# Clustering neighborhoods in Toronto on the basis of venues found on Foursquare

Import of relevant packages

In [1]:
import pandas as pd
import numpy as np

## Data import

Scrape a list of postal codes in Canada from [wikipedia](https://en.wikipedia.org/wiki/List_of_postal_codes_of_Canada:_M).

In [2]:
scrape = pd.read_html('https://en.wikipedia.org/wiki/List_of_postal_codes_of_Canada:_M')

Check import:

In [3]:
scrape[0].head()

Unnamed: 0,0,1,2
0,Postcode,Borough,Neighbourhood
1,M1A,Not assigned,Not assigned
2,M2A,Not assigned,Not assigned
3,M3A,North York,Parkwoods
4,M4A,North York,Victoria Village


In [4]:
scrape[0].tail()

Unnamed: 0,0,1,2
285,M8Z,Etobicoke,Mimico NW
286,M8Z,Etobicoke,The Queensway West
287,M8Z,Etobicoke,Royal York South West
288,M8Z,Etobicoke,South of Bloor
289,M9Z,Not assigned,Not assigned


## Data wrangling

Some wrangling is necessary. The columns are labeled correctly and postal codes which are not assigned are dropped.

In [5]:
df_postals = scrape[0]
df_postals.columns = df_postals.iloc[0].values
df_postals.replace(to_replace='Not assigned', value=np.nan, inplace=True)
df_postals.dropna(axis=0, inplace=True)
df_postals.drop(index=0, axis=0, inplace=True)
df_postals.reset_index(drop=True, inplace=True)

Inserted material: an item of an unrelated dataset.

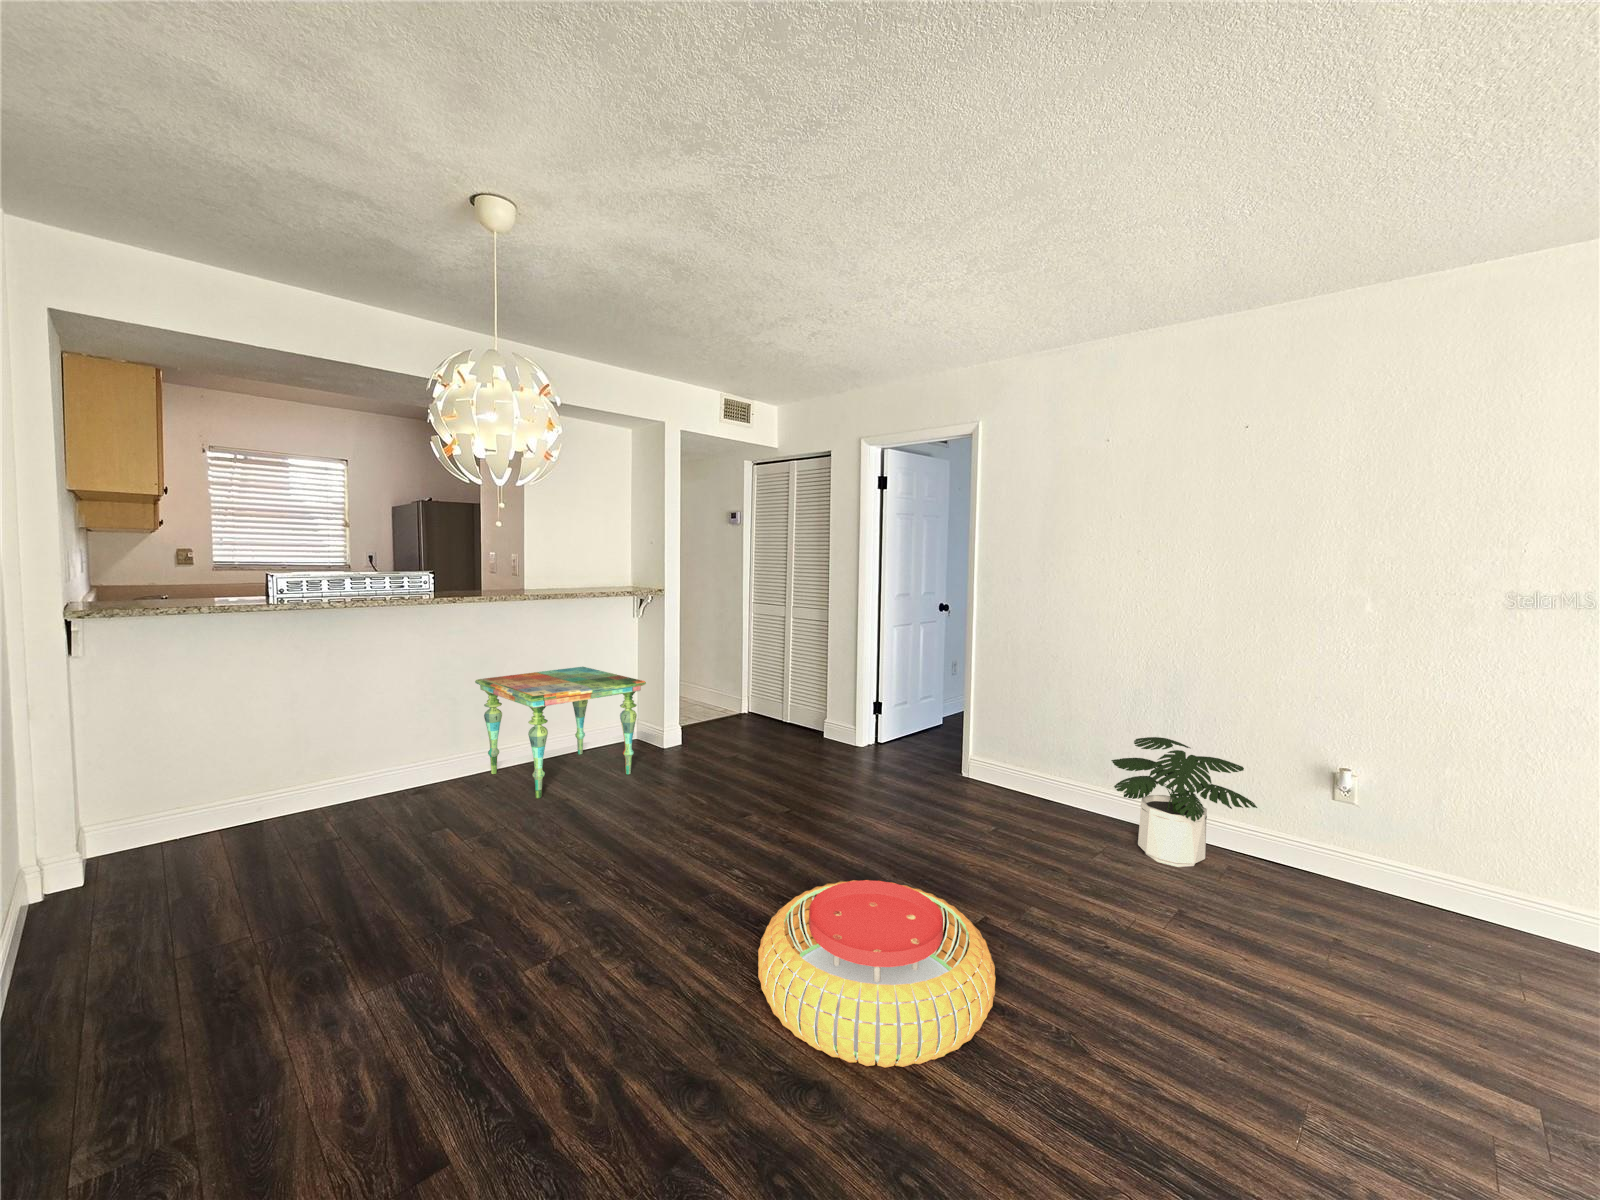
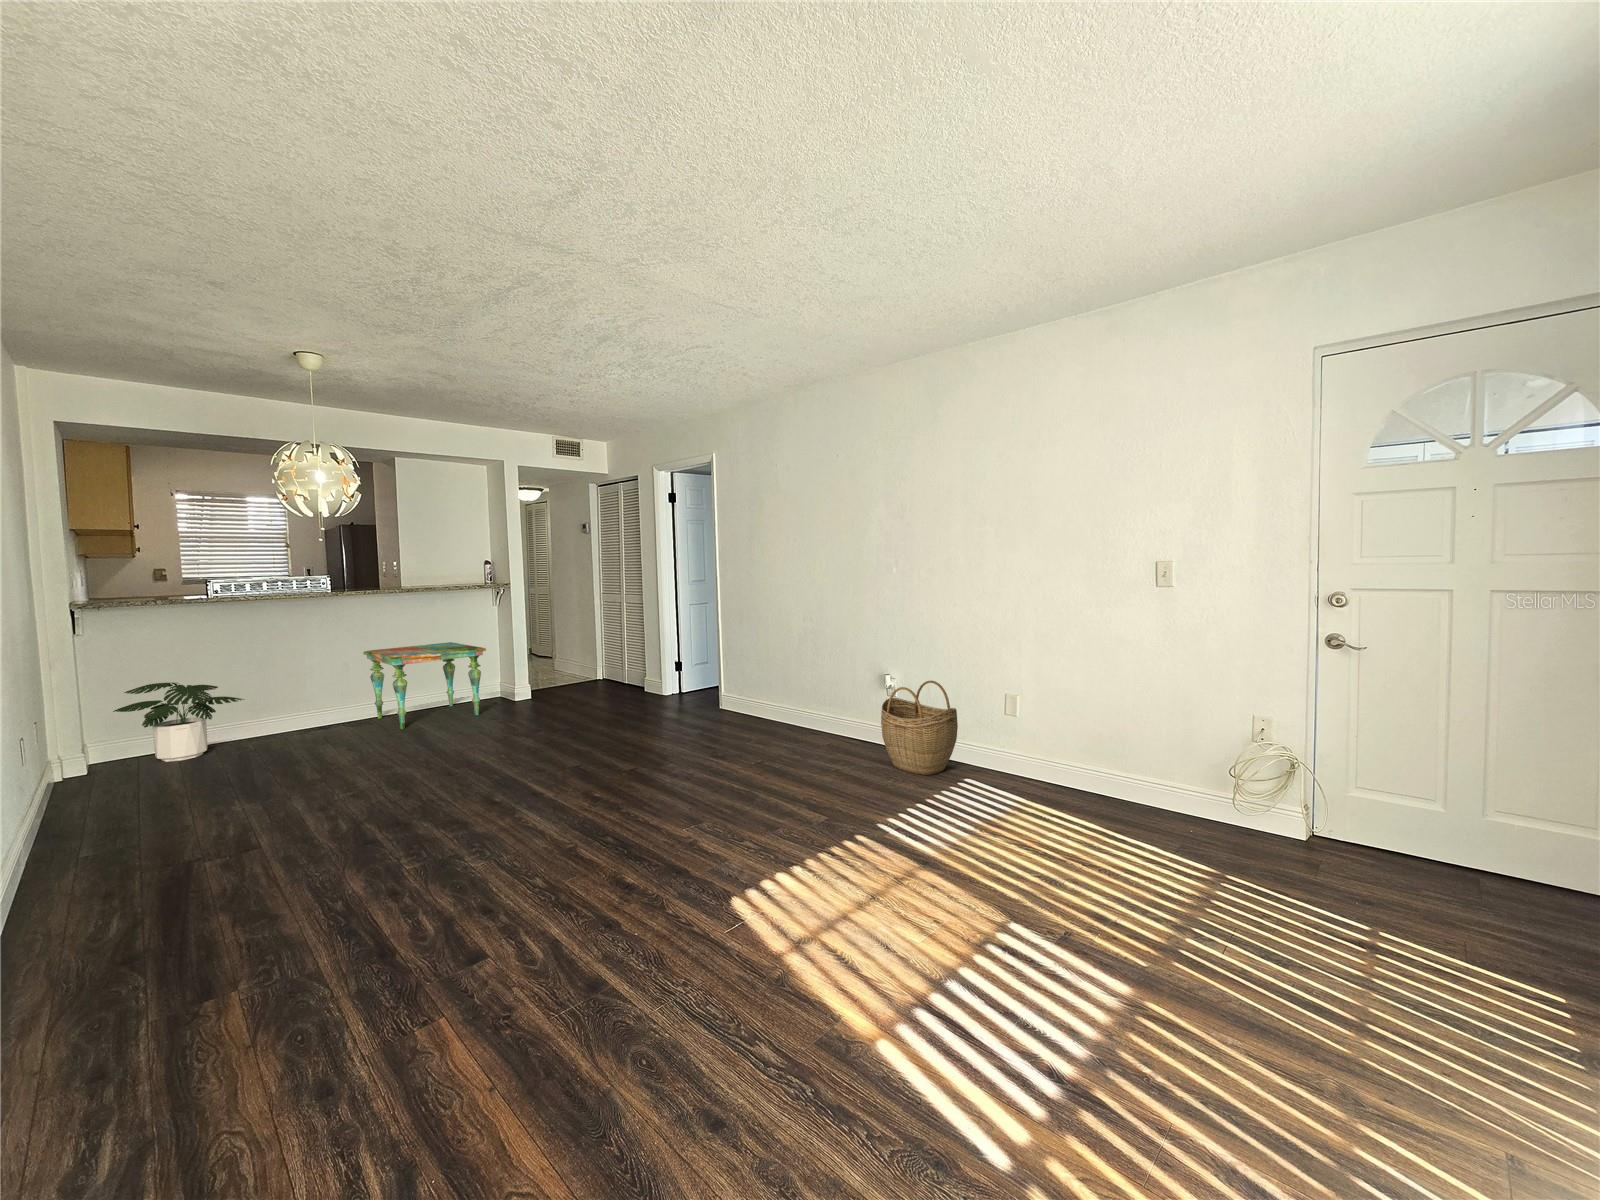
potted plant: present [1111,737,1257,867] -> present [113,683,244,762]
woven basket: none [1388,793,1567,964] -> present [881,681,958,775]
pouf: present [758,880,996,1068] -> none [457,740,599,817]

Check the resulting data frame:

In [6]:
df_postals.info()

<class 'pandas.core.frame.DataFrame'>
RangeIndex: 211 entries, 0 to 210
Data columns (total 3 columns):
Postcode         211 non-null object
Borough          211 non-null object
Neighbourhood    211 non-null object
dtypes: object(3)
memory usage: 5.0+ KB


In [7]:
df_postals.head()

Unnamed: 0,Postcode,Borough,Neighbourhood
0,M3A,North York,Parkwoods
1,M4A,North York,Victoria Village
2,M5A,Downtown Toronto,Harbourfront
3,M5A,Downtown Toronto,Regent Park
4,M6A,North York,Lawrence Heights


In [8]:
df_postals.describe()

Unnamed: 0,Postcode,Borough,Neighbourhood
count,211,211,211
unique,102,10,209
top,M9V,Etobicoke,St. James Town
freq,8,45,2


It is still necessary to group the different neighbourhoods with the same postal code together:

In [9]:
df_postals = df_postals.groupby(['Postcode', 'Borough'])['Neighbourhood'].apply(lambda x: ', '.join(x)).to_frame().reset_index()

In [10]:
df_postals.head()

Unnamed: 0,Postcode,Borough,Neighbourhood
0,M1B,Scarborough,"Rouge, Malvern"
1,M1C,Scarborough,"Highland Creek, Rouge Hill, Port Union"
2,M1E,Scarborough,"Guildwood, Morningside, West Hill"
3,M1G,Scarborough,Woburn
4,M1H,Scarborough,Cedarbrae


In [11]:
df_postals.shape

(102, 3)